No, I was not duped into anything. It was an important letter, you understand? Just because I didn’t know why it was important…

All right, fine. The letter itself wasn’t important. But that’s not the point. Who’s helped Mr Holmes crack three cases… well, two cases and some light shoplifting? Not Wiggins. Yours truly. Remember that next time Wiggins takes to bragging. Bet he’s never seen a lady get stabbed through the hand.

…though I’m wondering if I might be clear to take a few days off before I’m given any other top secret missions.

PEELER

Nick Kyme

Though perhaps not gifted with the greatest deductive reasoning, and described equally as “ferret-like” and “rat-faced”, Inspector Lestrade is one of the most enduring characters of the Sherlock Holmes canon, who first appeared in the novel A Study in Scarlet. His first appearance in The Strand was in the story “The Boscome Valley Mystery”.

Prior to meeting Holmes, Lestrade is described as having been an officer of the law for over twenty years with his dogged determination and tenacity to thank for his success and longevity. In many respects, he is a sort of everyman, embodying a keen sense of justice and surprising compassion that, despite his ostensibly low opinion of Lestrade’s intellectual abilities, Sherlock Holmes finds admirable.
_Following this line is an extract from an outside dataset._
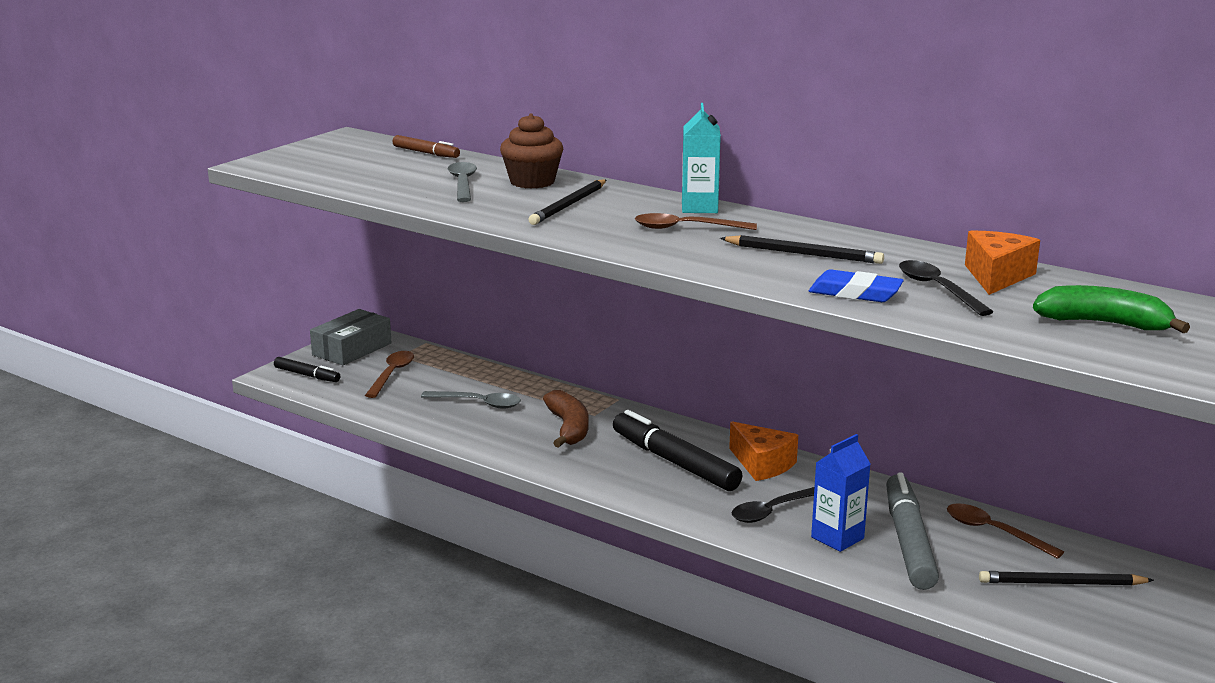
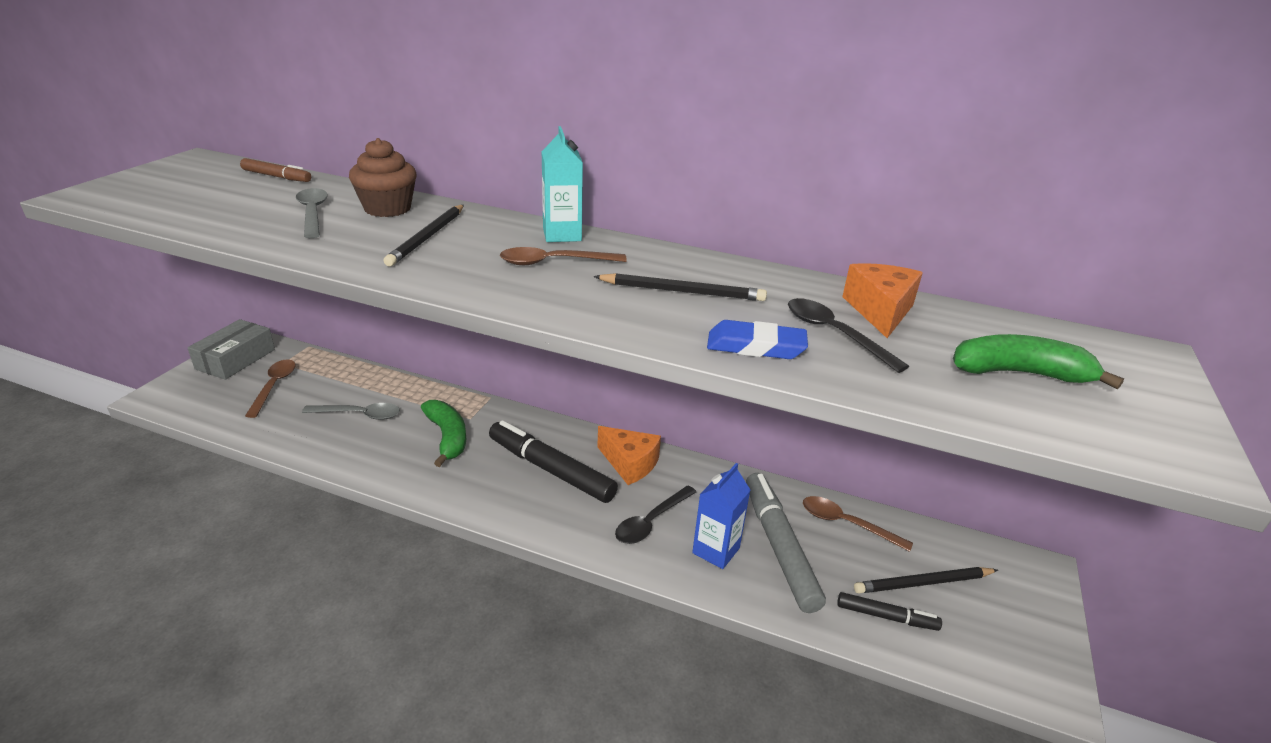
camera: 15 degrees left, 10 degrees up
black marker [274,357,340,382] -> black marker moved to [837,592,942,631]
brown banana [543,390,588,448] -> green banana [421,400,466,467]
Despite appearing in fourteen stories, certain facts concerning Lestrade are still a mystery, such as his first name, about which only the first letter “G” is known. During his time in the Force, Lestrade developed an ongoing rivalry with one of his fellow detectives, Tobias Gregson, and the two could not be more unalike, though they only ever appeared together once. His last appearance in the Conan Doyle stories was in “The Adventure of the Six Napoleons”, after which he is mentioned again but does not feature as a character.

—Nick Kyme

I’ve seen things in my line of work. The things that man is capable of. True evil. Monsters. London teems with them. Sometimes I think this city has been made for them, not us, not the folk who hold the thin blue line against this tide, and those that aid us, men like him. I had thought myself a detective until I met him. Only then did I realise just how inept I must seem to one who possesses such intellect.

I want to save this city, but she is suffering from a grievous malady. I can smell it in every Whitechapel corpse and every swollen cadaver I’ve dredged from the Thames. I remember every trial, but none so vividly as the “Peeler”.

* * *

A man was lying face down in an alleyway just off the corner of Lime and Leadenhall Street. I noted the time on my pocket watch, then looked up into a sky the colour of slate.

He was a rough fellow, judging by his attire. I could see it even through the window of the hansom cab. Worn shoes, faded porter’s uniform with shabby broad and piping, but corpulent enough to suggest he was far from destitute.

I met Metcalfe as I left the cab, his face as grim as the morning.

“Good morning, Inspector,” he said with a nod.

“It’s far from good, Sergeant.” I looked past Metcalfe’s shoulder. A light but unceasing rain had been falling since the early hours – I knew, because it had kept me awake – and the two constables, Cooper and Barrows, standing at the north and south facings of the street corner wore police cloaks to keep off the drizzle. Through a rising mist encouraged by a morning sun struggling amidst the grey, I saw two more men, neither of whom were Scotland Yard.

“How long has he been here?”

Metcalfe didn’t turn. He had enough about him to realise who I meant. “Arrived not long after we did, sir.”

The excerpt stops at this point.